▸ **WHAT YOU NEED TO DO**
Return each line of text in the data below unchanged, in its original order and with its original line breaks.
***
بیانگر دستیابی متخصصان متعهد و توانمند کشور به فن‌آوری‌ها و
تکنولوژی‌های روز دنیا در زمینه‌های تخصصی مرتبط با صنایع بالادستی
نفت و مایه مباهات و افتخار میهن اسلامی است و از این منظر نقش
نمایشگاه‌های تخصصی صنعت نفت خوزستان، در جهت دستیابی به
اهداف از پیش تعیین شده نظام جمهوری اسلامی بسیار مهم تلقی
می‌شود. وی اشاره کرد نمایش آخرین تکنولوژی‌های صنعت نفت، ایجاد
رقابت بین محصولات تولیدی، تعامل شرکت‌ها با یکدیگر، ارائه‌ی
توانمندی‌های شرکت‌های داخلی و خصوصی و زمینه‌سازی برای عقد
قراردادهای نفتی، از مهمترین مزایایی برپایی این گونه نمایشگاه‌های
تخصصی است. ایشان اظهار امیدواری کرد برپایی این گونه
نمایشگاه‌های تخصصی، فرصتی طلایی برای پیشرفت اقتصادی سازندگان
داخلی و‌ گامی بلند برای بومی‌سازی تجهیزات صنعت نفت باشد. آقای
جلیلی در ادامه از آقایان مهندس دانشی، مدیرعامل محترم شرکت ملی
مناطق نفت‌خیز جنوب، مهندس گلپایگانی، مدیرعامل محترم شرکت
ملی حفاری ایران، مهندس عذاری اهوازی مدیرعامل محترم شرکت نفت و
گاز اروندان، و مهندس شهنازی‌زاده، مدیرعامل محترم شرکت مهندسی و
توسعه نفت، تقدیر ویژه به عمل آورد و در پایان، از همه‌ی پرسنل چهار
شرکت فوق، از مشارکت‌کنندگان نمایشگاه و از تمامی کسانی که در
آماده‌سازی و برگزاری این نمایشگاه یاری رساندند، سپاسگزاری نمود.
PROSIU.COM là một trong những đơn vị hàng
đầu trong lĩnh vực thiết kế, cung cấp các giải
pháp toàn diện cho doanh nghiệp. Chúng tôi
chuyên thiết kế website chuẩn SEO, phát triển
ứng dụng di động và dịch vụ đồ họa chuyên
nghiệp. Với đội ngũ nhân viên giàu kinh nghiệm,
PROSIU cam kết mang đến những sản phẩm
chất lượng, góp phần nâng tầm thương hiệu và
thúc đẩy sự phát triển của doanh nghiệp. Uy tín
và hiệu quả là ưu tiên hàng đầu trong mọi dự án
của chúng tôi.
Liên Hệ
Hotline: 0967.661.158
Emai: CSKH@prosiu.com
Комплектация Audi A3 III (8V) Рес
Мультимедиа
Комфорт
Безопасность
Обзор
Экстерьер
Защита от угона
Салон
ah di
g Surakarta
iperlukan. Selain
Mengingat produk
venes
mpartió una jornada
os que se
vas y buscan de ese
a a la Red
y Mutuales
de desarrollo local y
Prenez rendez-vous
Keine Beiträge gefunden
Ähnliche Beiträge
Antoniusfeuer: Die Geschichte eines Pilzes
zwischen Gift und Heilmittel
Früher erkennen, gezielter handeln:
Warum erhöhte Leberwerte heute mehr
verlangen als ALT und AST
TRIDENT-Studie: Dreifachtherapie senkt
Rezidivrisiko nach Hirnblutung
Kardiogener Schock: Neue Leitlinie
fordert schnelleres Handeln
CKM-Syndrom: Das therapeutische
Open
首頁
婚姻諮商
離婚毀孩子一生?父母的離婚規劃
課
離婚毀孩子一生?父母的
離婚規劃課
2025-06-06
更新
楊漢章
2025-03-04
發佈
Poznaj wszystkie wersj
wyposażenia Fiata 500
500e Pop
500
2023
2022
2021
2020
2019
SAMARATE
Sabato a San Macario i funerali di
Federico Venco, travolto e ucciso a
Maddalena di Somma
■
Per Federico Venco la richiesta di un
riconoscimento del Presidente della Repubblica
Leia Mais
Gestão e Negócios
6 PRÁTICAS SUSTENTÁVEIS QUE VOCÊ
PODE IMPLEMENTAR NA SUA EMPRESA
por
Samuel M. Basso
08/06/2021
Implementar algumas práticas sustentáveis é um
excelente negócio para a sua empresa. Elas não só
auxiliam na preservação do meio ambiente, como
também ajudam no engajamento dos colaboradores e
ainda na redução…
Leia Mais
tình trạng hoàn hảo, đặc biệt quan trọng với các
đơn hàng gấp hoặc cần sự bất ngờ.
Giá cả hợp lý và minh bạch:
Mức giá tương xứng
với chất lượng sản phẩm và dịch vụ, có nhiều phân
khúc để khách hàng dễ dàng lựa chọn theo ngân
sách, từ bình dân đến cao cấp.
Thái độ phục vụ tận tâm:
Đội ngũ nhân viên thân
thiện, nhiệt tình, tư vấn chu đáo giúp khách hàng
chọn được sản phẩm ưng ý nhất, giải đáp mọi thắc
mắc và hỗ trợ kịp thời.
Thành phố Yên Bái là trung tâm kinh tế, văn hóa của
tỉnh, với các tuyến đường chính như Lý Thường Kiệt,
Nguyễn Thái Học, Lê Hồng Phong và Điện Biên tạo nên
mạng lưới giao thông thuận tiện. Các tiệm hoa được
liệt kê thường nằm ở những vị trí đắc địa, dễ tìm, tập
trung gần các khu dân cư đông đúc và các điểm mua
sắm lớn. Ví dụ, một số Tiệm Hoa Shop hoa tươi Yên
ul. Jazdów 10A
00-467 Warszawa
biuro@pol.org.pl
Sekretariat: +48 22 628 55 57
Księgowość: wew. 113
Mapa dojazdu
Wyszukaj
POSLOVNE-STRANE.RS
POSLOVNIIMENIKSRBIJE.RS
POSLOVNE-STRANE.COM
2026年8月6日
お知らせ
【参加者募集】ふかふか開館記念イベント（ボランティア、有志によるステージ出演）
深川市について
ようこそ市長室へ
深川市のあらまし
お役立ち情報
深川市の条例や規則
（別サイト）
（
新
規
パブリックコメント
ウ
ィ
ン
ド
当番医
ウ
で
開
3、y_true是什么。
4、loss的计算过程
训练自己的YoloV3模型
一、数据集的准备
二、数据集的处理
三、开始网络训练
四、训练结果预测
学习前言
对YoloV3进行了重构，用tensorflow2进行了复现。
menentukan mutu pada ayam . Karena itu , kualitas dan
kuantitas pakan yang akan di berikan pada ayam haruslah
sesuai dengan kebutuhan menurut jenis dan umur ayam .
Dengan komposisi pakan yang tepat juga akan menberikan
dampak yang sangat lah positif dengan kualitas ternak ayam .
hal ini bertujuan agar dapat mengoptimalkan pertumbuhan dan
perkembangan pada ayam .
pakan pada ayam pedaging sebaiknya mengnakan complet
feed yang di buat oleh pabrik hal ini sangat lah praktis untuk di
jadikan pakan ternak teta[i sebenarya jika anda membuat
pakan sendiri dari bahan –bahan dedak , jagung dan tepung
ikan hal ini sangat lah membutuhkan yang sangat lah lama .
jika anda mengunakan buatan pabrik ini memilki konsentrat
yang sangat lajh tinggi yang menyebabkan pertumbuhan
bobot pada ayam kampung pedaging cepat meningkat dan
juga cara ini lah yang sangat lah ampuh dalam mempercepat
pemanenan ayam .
***
▸ **RESPONSE BELOW**
بیانگر دستیابی متخصصان متعهد و توانمند کشور به فن‌آوری‌ها و
تکنولوژی‌های روز دنیا در زمینه‌های تخصصی مرتبط با صنایع بالادستی
نفت و مایه مباهات و افتخار میهن اسلامی است و از این منظر نقش
نمایشگاه‌های تخصصی صنعت نفت خوزستان، در جهت دستیابی به
اهداف از پیش تعیین شده نظام جمهوری اسلامی بسیار مهم تلقی
می‌شود. وی اشاره کرد نمایش آخرین تکنولوژی‌های صنعت نفت، ایجاد
رقابت بین محصولات تولیدی، تعامل شرکت‌ها با یکدیگر، ارائه‌ی
توانمندی‌های شرکت‌های داخلی و خصوصی و زمینه‌سازی برای عقد
قراردادهای نفتی، از مهمترین مزایایی برپایی این گونه نمایشگاه‌های
تخصصی است. ایشان اظهار امیدواری کرد برپایی این گونه
نمایشگاه‌های تخصصی، فرصتی طلایی برای پیشرفت اقتصادی سازندگان
داخلی و‌ گامی بلند برای بومی‌سازی تجهیزات صنعت نفت باشد. آقای
جلیلی در ادامه از آقایان مهندس دانشی، مدیرعامل محترم شرکت ملی
مناطق نفت‌خیز جنوب، مهندس گلپایگانی، مدیرعامل محترم شرکت
ملی حفاری ایران، مهندس عذاری اهوازی مدیرعامل محترم شرکت نفت و
گاز اروندان، و مهندس شهنازی‌زاده، مدیرعامل محترم شرکت مهندسی و
توسعه نفت، تقدیر ویژه به عمل آورد و در پایان، از همه‌ی پرسنل چهار
شرکت فوق، از مشارکت‌کنندگان نمایشگاه و از تمامی کسانی که در
آماده‌سازی و برگزاری این نمایشگاه یاری رساندند، سپاسگزاری نمود.
PROSIU.COM là một trong những đơn vị hàng
đầu trong lĩnh vực thiết kế, cung cấp các giải
pháp toàn diện cho doanh nghiệp. Chúng tôi
chuyên thiết kế website chuẩn SEO, phát triển
ứng dụng di động và dịch vụ đồ họa chuyên
nghiệp. Với đội ngũ nhân viên giàu kinh nghiệm,
PROSIU cam kết mang đến những sản phẩm
chất lượng, góp phần nâng tầm thương hiệu và
thúc đẩy sự phát triển của doanh nghiệp. Uy tín
và hiệu quả là ưu tiên hàng đầu trong mọi dự án
của chúng tôi.
Liên Hệ
Hotline: 0967.661.158
Emai: CSKH@prosiu.com
Комплектация Audi A3 III (8V) Рес
Мультимедиа
Комфорт
Безопасность
Обзор
Экстерьер
Защита от угона
Салон
ah di
g Surakarta
iperlukan. Selain
Mengingat produk
venes
mpartió una jornada
os que se
vas y buscan de ese
a a la Red
y Mutuales
de desarrollo local y
Prenez rendez-vous
Keine Beiträge gefunden
Ähnliche Beiträge
Antoniusfeuer: Die Geschichte eines Pilzes
zwischen Gift und Heilmittel
Früher erkennen, gezielter handeln:
Warum erhöhte Leberwerte heute mehr
verlangen als ALT und AST
TRIDENT-Studie: Dreifachtherapie senkt
Rezidivrisiko nach Hirnblutung
Kardiogener Schock: Neue Leitlinie
fordert schnelleres Handeln
CKM-Syndrom: Das therapeutische
Open
首頁
婚姻諮商
離婚毀孩子一生?父母的離婚規劃
課
離婚毀孩子一生?父母的
離婚規劃課
2025-06-06
更新
楊漢章
2025-03-04
發佈
Poznaj wszystkie wersj
wyposażenia Fiata 500
500e Pop
500
2023
2022
2021
2020
2019
SAMARATE
Sabato a San Macario i funerali di
Federico Venco, travolto e ucciso a
Maddalena di Somma
■
Per Federico Venco la richiesta di un
riconoscimento del Presidente della Repubblica
Leia Mais
Gestão e Negócios
6 PRÁTICAS SUSTENTÁVEIS QUE VOCÊ
PODE IMPLEMENTAR NA SUA EMPRESA
por
Samuel M. Basso
08/06/2021
Implementar algumas práticas sustentáveis é um
excelente negócio para a sua empresa. Elas não só
auxiliam na preservação do meio ambiente, como
também ajudam no engajamento dos colaboradores e
ainda na redução…
Leia Mais
tình trạng hoàn hảo, đặc biệt quan trọng với các
đơn hàng gấp hoặc cần sự bất ngờ.
Giá cả hợp lý và minh bạch:
Mức giá tương xứng
với chất lượng sản phẩm và dịch vụ, có nhiều phân
khúc để khách hàng dễ dàng lựa chọn theo ngân
sách, từ bình dân đến cao cấp.
Thái độ phục vụ tận tâm:
Đội ngũ nhân viên thân
thiện, nhiệt tình, tư vấn chu đáo giúp khách hàng
chọn được sản phẩm ưng ý nhất, giải đáp mọi thắc
mắc và hỗ trợ kịp thời.
Thành phố Yên Bái là trung tâm kinh tế, văn hóa của
tỉnh, với các tuyến đường chính như Lý Thường Kiệt,
Nguyễn Thái Học, Lê Hồng Phong và Điện Biên tạo nên
mạng lưới giao thông thuận tiện. Các tiệm hoa được
liệt kê thường nằm ở những vị trí đắc địa, dễ tìm, tập
trung gần các khu dân cư đông đúc và các điểm mua
sắm lớn. Ví dụ, một số Tiệm Hoa Shop hoa tươi Yên
ul. Jazdów 10A
00-467 Warszawa
biuro@pol.org.pl
Sekretariat: +48 22 628 55 57
Księgowość: wew. 113
Mapa dojazdu
Wyszukaj
POSLOVNE-STRANE.RS
POSLOVNIIMENIKSRBIJE.RS
POSLOVNE-STRANE.COM
2026年8月6日
お知らせ
【参加者募集】ふかふか開館記念イベント（ボランティア、有志によるステージ出演）
深川市について
ようこそ市長室へ
深川市のあらまし
お役立ち情報
深川市の条例や規則
（別サイト）
（
新
規
パブリックコメント
ウ
ィ
ン
ド
当番医
ウ
で
開
3、y_true是什么。
4、loss的计算过程
训练自己的YoloV3模型
一、数据集的准备
二、数据集的处理
三、开始网络训练
四、训练结果预测
学习前言
对YoloV3进行了重构，用tensorflow2进行了复现。
menentukan mutu pada ayam . Karena itu , kualitas dan
kuantitas pakan yang akan di berikan pada ayam haruslah
sesuai dengan kebutuhan menurut jenis dan umur ayam .
Dengan komposisi pakan yang tepat juga akan menberikan
dampak yang sangat lah positif dengan kualitas ternak ayam .
hal ini bertujuan agar dapat mengoptimalkan pertumbuhan dan
perkembangan pada ayam .
pakan pada ayam pedaging sebaiknya mengnakan complet
feed yang di buat oleh pabrik hal ini sangat lah praktis untuk di
jadikan pakan ternak teta[i sebenarya jika anda membuat
pakan sendiri dari bahan –bahan dedak , jagung dan tepung
ikan hal ini sangat lah membutuhkan yang sangat lah lama .
jika anda mengunakan buatan pabrik ini memilki konsentrat
yang sangat lajh tinggi yang menyebabkan pertumbuhan
bobot pada ayam kampung pedaging cepat meningkat dan
juga cara ini lah yang sangat lah ampuh dalam mempercepat
pemanenan ayam .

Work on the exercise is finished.